Очевидно, что создать огромные состояния и целый слой богатых людей в условиях глубокого спада производства можно только посредством изъятия у большинства населения значительной доли получаемых им в прошлом благ, что и стало причиной обеднения. Это и служит объективным основанием социального конфликта. Есть ли признаки готовности сообщества политологов хотя бы к диалогу по этой проблеме? Нет, до сих пор никаких признаков не возникло.

Сейчас, когда прошло 25 лет реформ, накал эмоций снизился и пришло время для хладнокровного рационального анализа. Как выразился Гегель, «сова Минервы вылетает в сумерках». Более или менее исчерпывающие и соответствующие реальному положению вещей знания о том или ином общественно-политическом феномене политолог может получить лишь тогда, когда этот феномен стал свершившимся объективным фактом общественной жизни. До этого исследователь или аналитик сам участвует в общественном конфликте, и отрешиться от собственных политических предпочтений ему очень трудно.

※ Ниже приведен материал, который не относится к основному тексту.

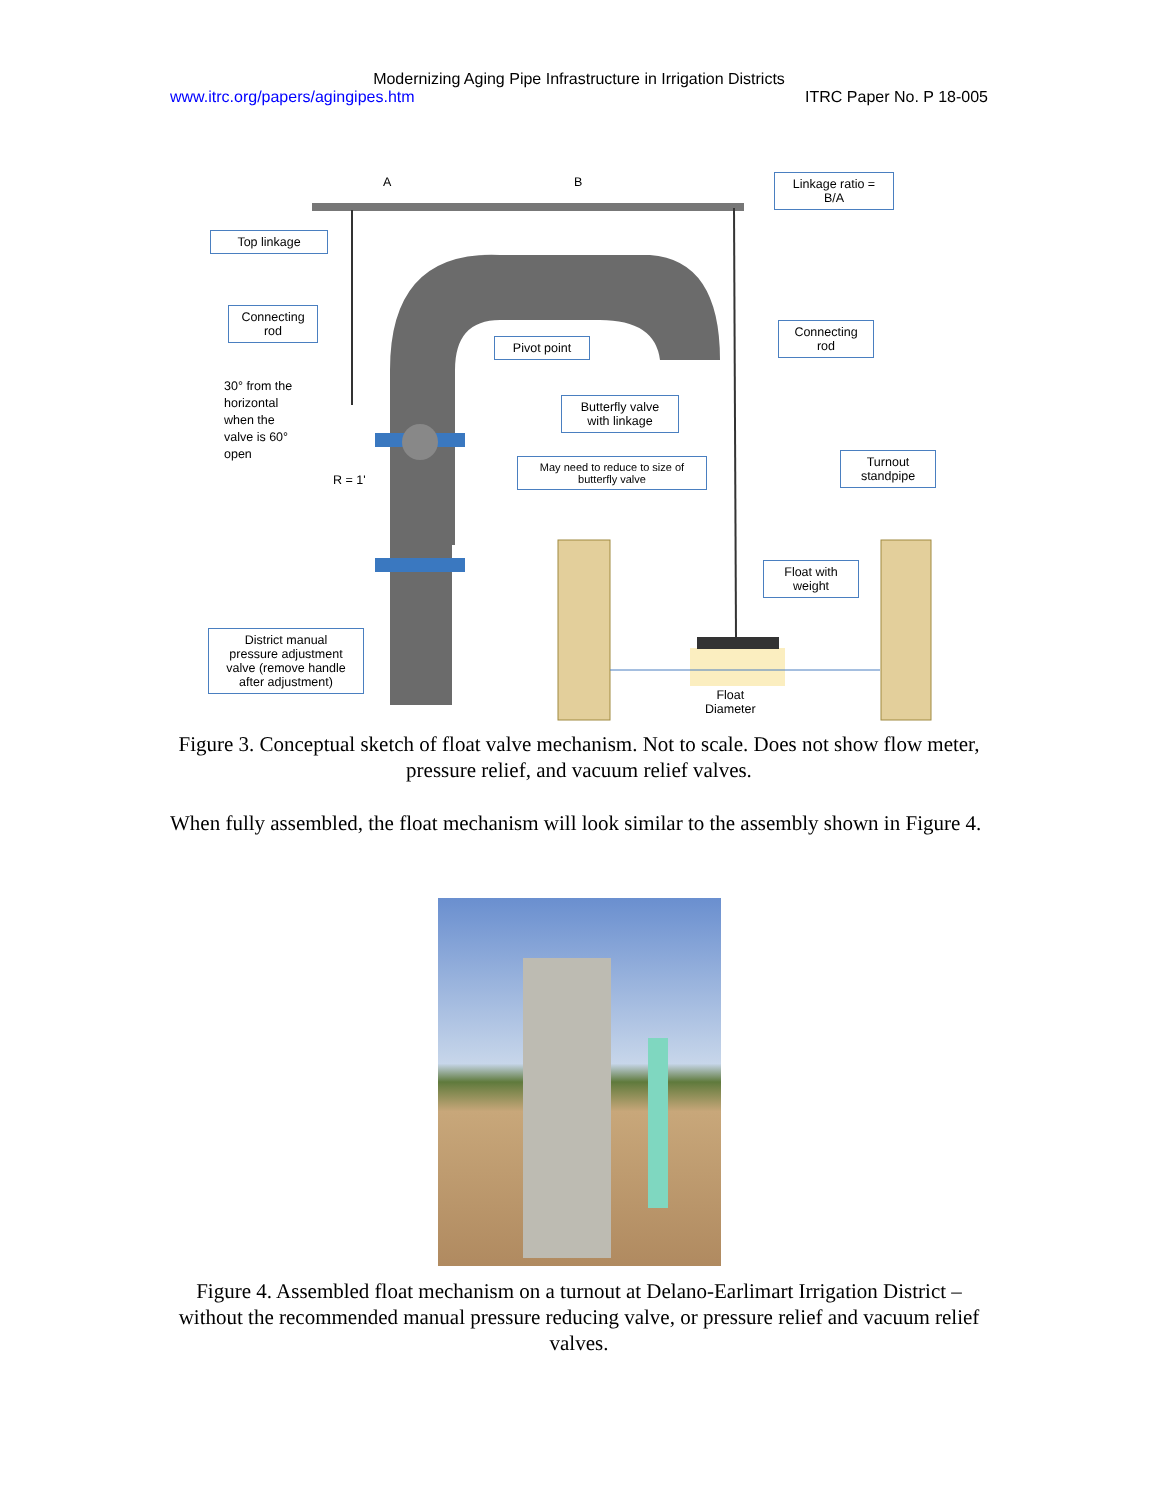Modernizing Aging Pipe Infrastructure in Irrigation Districts
www.itrc.org/papers/agingipes.htm ITRC Paper No. P 18-005
A B
Linkage ratio =
B/A
Top linkage
Connecting
rod
Pivot point
Connecting
rod
30° from the
horizontal
when the
valve is 60°
open
Butterfly valve
with linkage
R = 1'
May need to reduce to size of
butterfly valve
Turnout
standpipe
Float with
weight
District manual
pressure adjustment
valve (remove handle
after adjustment)
Float
Diameter
Figure 3. Conceptual sketch of float valve mechanism. Not to scale. Does not show flow meter, pressure relief, and vacuum relief valves.
When fully assembled, the float mechanism will look similar to the assembly shown in Figure 4.
Figure 4. Assembled float mechanism on a turnout at Delano-Earlimart Irrigation District – without the recommended manual pressure reducing valve, or pressure relief and vacuum relief valves.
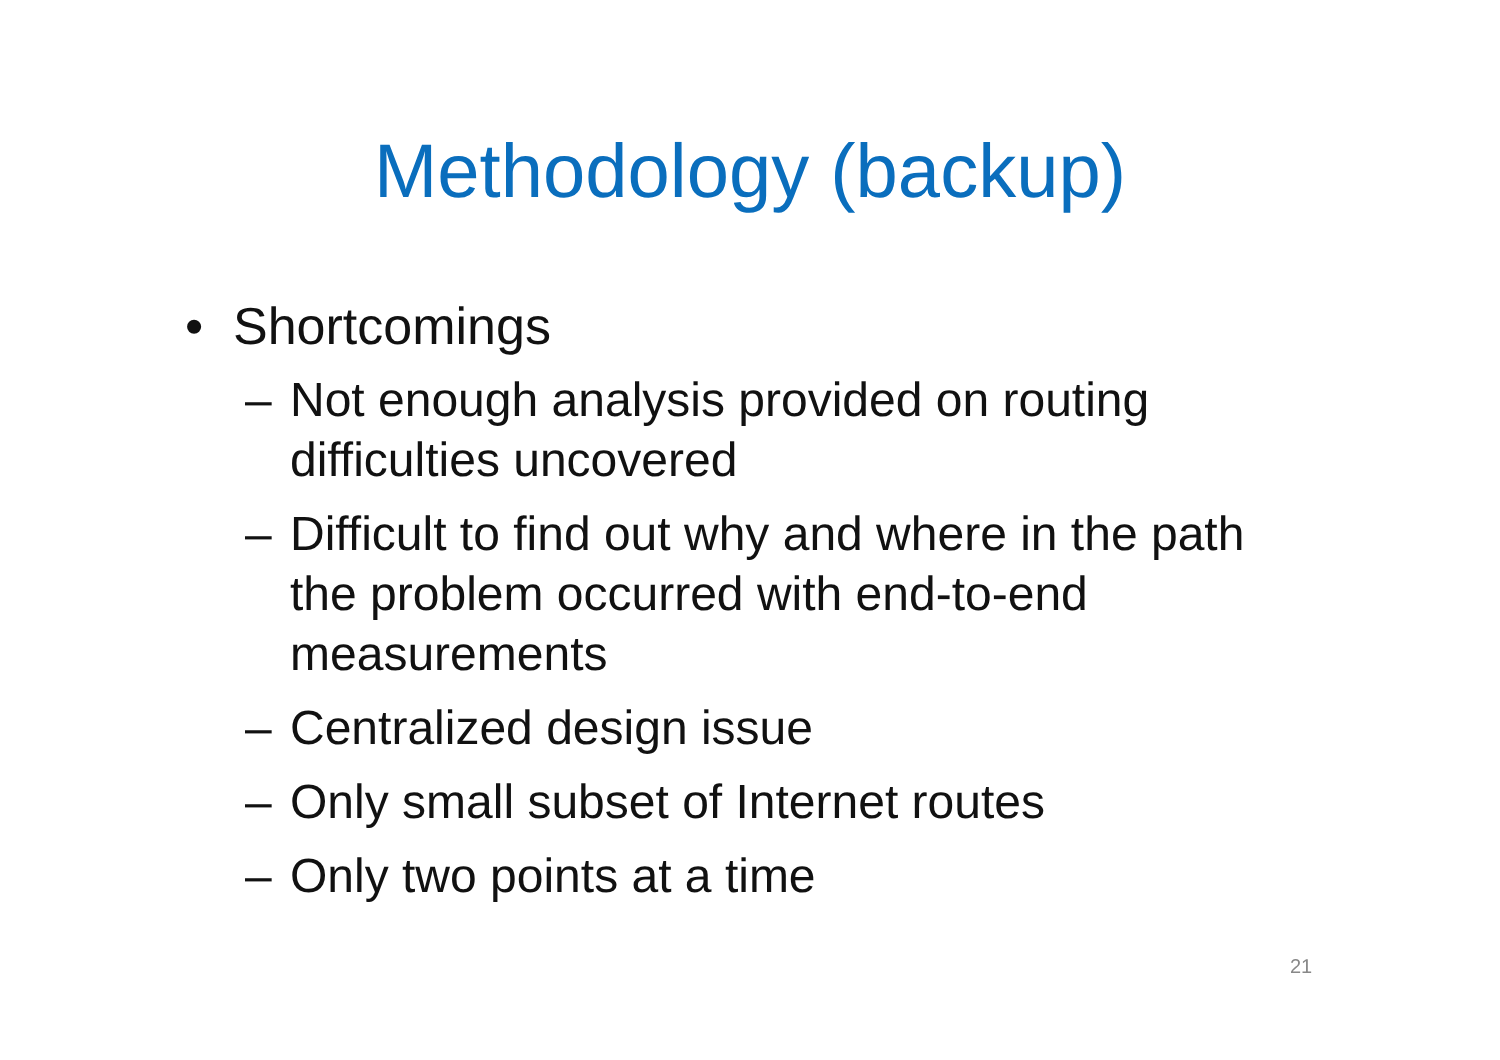Methodology (backup)
• Shortcomings
– Not enough analysis provided on routing difficulties uncovered
– Difficult to find out why and where in the path the problem occurred with end-to-end measurements
– Centralized design issue
– Only small subset of Internet routes
– Only two points at a time
21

Для современной политологии России есть огромный запас эмпирического знания, который может быть использован в учебных целях. Это социальная и политическая история кризиса и краха СССР с последующим кризисом 1990-х годов. Это знание уже «отлежалось» и систематизировано в достаточной степени, чтобы можно было формулировать учебные задачи. Крах СССР мог бы быть прекрасной матрицей нашей политологии.

Катастрофы – это жестокий эксперимент. В технике аварии и катастрофы – источник важнейшего знания. Что же говорить об обществе и государстве, само рождение и жизнь которых покрыты многими слоями мифов и преданий! Именно когда рушатся под явными ударами такие сложные конструкции, как государство и общество, на короткое время открываются глазу их истинное внутреннее строение и практика политических институтов. В этот момент можно многое понять – и о государственной политике, и об управлении.

Но очень ненадолго приоткрывается нам суть вещей, и мы обязаны сделать усилие и успеть добыть драгоценное знание, пока раны раскрыты. Это знание оплачено страданиями миллионов людей, нельзя дать ему пропасть!

Надо подчеркнуть, что нельзя понять политическую систему и государственную политику без выяснения сущности соответствующего общества – и как субъекта, и как объекта политики. Большинство учебников политологии, берущие за основу известные западные учебники, не дают реального образа общества нынешней России, как и обществ Российской империи и СССР, с которыми существующее сегодня общество генетически связано.

Эту большую работу еще требуется проделать. Однако выявить те особенности нашего общества относительно Запада, которые влияли и влияют на структуру государства и функционирование политических институтов СССР и России – особая и срочная задача. Учить российских политологов по калькам с западных учебников – все равно что послать в тыл противника отряд, дав ему карту совсем иной местности.